Il 10 luglio l’Istat ha pubblicato un’indagine su: “Tutela della salute e accesso alle cure”, in cui riporta che la salute mentale in Italia è peggiorata rispetto al 2005: “La depressione è il problema di salute mentale più diffuso e il più sensibile all’impatto della crisi, riguarda circa 2,6 milioni di individui (4,3 per cento),  con prevalenza doppia delle donne rispetto agli uomini”. Ho cercato di capire, fra i criteri di ricerca pubblicati, come si sia arrivati a queste conclusioni, ma non essendo un epidemiologo non sono in grado di fare una valutazione tecnica, mi limiterò pertanto a pochi commenti non molto lontani da quelli che potrebbe fare qualsiasi cittadino.

Il primo è quasi ovvio: “Ma perché non dovrebbe essere così?”. Da che mondo e mondo la depressione è associata a quello che non va nella vita, ai lutti, alle perdite, ai tracolli amorosi e finanziari, ai licenziamenti e ad altre possibilità simili. Avrebbe fatto più scalpore ritrovare all’interno di un periodo di recessione che ha “fregato” una intera generazione di giovani che vanno ormai per i trenta / quaranta anni, destinati ad una vita precaria e ad un futuro incerto, dei dati che avessero associato tutto questo ad una maggiore felicità. Ci sono stati tempi in cui si immaginava che nei periodi duri diminuissero le malattie mentali, perché essendo queste ultime considerate una sorta di “invenzione personale”, i tempi bui avrebbero obbligato le persone a rimboccarsi le maniche e a non pensare a tante “sciocchezze”.

Nella stessa indagine Istat viene riportato che i tumori maligni sono accresciuti del 60 per cento e che gli oncologi considerano questo un dato positivo perché vuol dire che si vive più a lungo, quindi l’aumento della depressione, a vedere il bicchiere mezzo pieno, potrebbe voler dire, che la gente si vergogna meno a mostrare i propri stati d’animo e questo spiegherebbe la prevalenza della depressione nelle donne, a sostegno di una cultura anti “macista” secondo cui mostrare la sofferenza è un segno di forza e non di debolezza.
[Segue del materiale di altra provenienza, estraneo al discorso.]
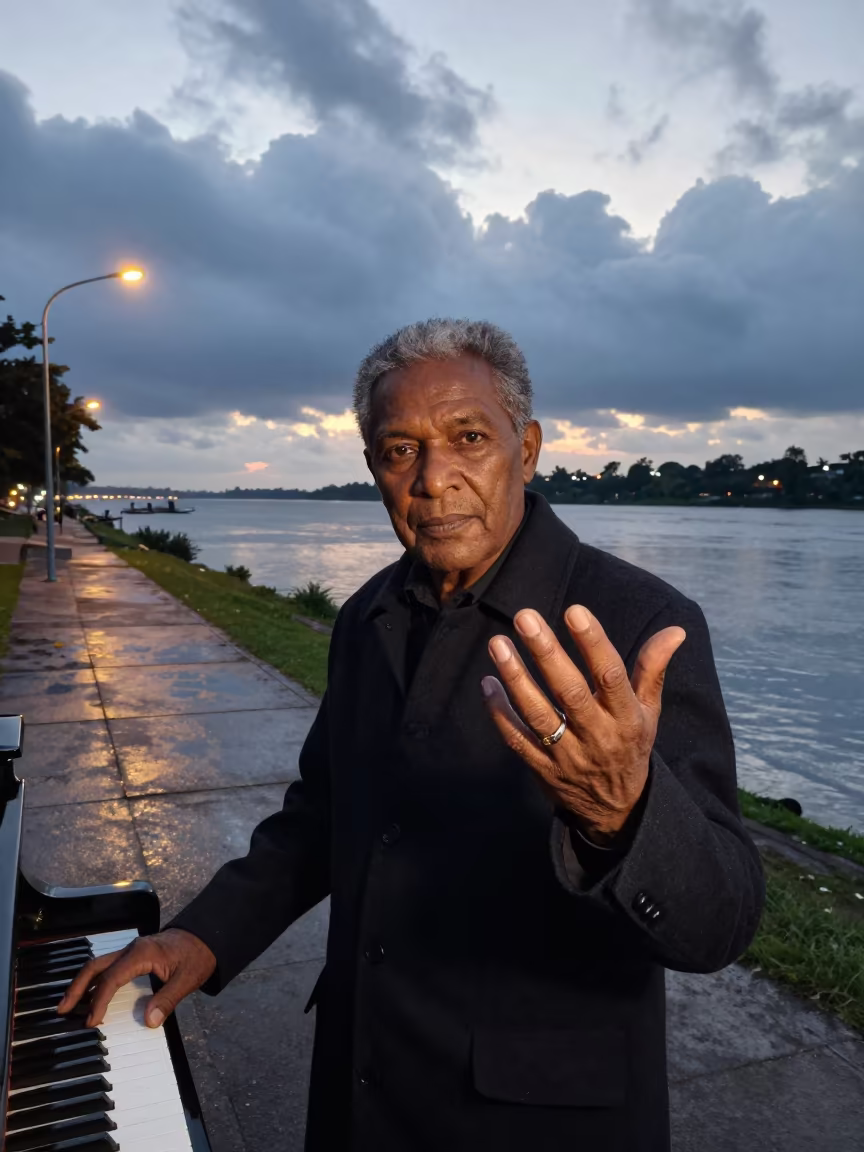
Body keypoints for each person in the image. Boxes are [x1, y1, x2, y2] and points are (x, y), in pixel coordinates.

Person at [60, 319, 764, 1151]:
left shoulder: (638, 624)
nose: (434, 479)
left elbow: (721, 921)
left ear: (527, 448)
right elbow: (323, 817)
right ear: (374, 472)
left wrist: (625, 814)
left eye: (468, 437)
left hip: (539, 1120)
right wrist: (204, 935)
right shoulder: (367, 617)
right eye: (400, 451)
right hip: (361, 1090)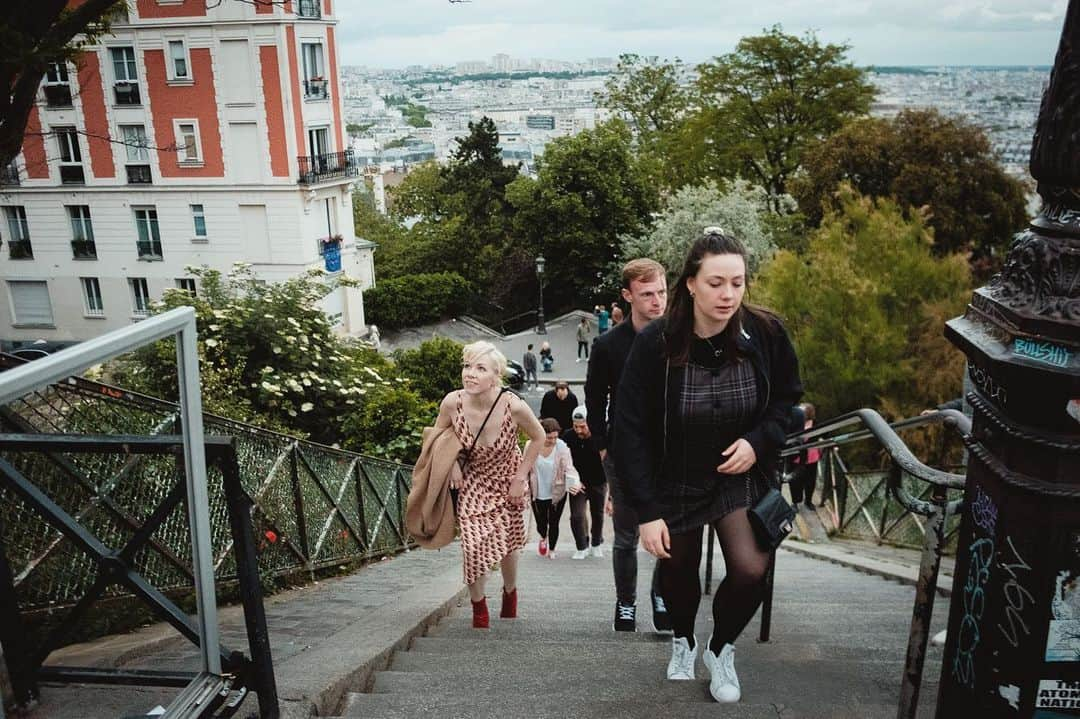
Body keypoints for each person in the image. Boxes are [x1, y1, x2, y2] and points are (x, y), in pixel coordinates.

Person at [614, 229, 802, 703]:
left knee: (750, 569)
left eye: (737, 283)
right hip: (673, 476)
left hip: (740, 476)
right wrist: (646, 510)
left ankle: (721, 649)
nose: (728, 295)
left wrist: (759, 443)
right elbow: (629, 428)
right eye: (716, 283)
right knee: (678, 572)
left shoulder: (765, 332)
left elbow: (787, 401)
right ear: (691, 284)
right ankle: (684, 638)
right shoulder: (657, 342)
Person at [432, 341, 545, 629]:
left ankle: (510, 591)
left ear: (496, 376)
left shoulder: (513, 405)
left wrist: (520, 478)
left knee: (508, 545)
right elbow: (437, 436)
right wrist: (453, 465)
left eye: (480, 368)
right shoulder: (452, 402)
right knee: (472, 545)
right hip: (474, 479)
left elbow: (539, 437)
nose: (470, 373)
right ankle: (479, 607)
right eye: (467, 366)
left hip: (509, 480)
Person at [584, 257, 670, 633]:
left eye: (662, 292)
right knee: (626, 534)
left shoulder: (678, 337)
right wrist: (603, 445)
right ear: (628, 295)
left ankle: (663, 595)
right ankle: (626, 603)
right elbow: (593, 397)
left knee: (671, 530)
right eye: (647, 294)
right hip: (622, 451)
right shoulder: (608, 345)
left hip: (668, 450)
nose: (657, 301)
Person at [526, 418, 580, 559]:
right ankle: (543, 536)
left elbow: (569, 468)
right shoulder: (531, 445)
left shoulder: (561, 447)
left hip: (557, 492)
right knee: (541, 522)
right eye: (549, 437)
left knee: (554, 522)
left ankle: (552, 550)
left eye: (556, 437)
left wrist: (575, 483)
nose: (553, 440)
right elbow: (524, 467)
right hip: (537, 491)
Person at [563, 406, 607, 559]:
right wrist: (572, 479)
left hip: (598, 481)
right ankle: (582, 545)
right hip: (578, 483)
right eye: (576, 426)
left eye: (582, 426)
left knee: (598, 514)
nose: (579, 430)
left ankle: (596, 543)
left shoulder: (600, 437)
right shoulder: (568, 437)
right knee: (577, 515)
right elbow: (563, 460)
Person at [788, 402, 820, 509]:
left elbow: (825, 434)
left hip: (812, 457)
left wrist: (832, 445)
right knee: (795, 480)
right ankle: (795, 502)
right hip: (797, 457)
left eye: (802, 411)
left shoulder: (815, 423)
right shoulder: (794, 423)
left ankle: (808, 501)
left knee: (810, 480)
Ma su un altro punto potrebbe scricchiolare un’indagine del genere, proprio nel significato della parola “depressione” che ha infinite sfaccettature e che deve essere distinta dal termine “tristezza”.

Ad un’osservazione esterna una persona depressa ed una persona triste possono apparire molto simili se non identiche, ma la tristezza è uno stato d’animo legato alle naturali vicende della vita e la capacità di farci fronte può comportare alla lunga dei vantaggi nella dinamica complessiva della propria personalità, mentre con la depressione si entra nel campo psicopatologico, del disturbo o della malattia. E’ importante quindi distinguere fra due cose apparentemente simili, una fisiologica e l’altra patologica, e  avere la capacità di dare il nome giusto ad ognuna delle due, perché il trattamento è molto diverso. Si rischia in molti casi di trasformare la persona triste, che deve essere sostenuta con interventi sociali e personali, in una diagnosi clinica, la depressione, e trattarla in termini esclusivamente medici. Speriamo dunque che a una crisi già di per sé tanto perniciosa non si aggiunga la confusione fra tristezza e depressione, con una errata medicalizzazione, che sarebbe ulteriormente esiziale.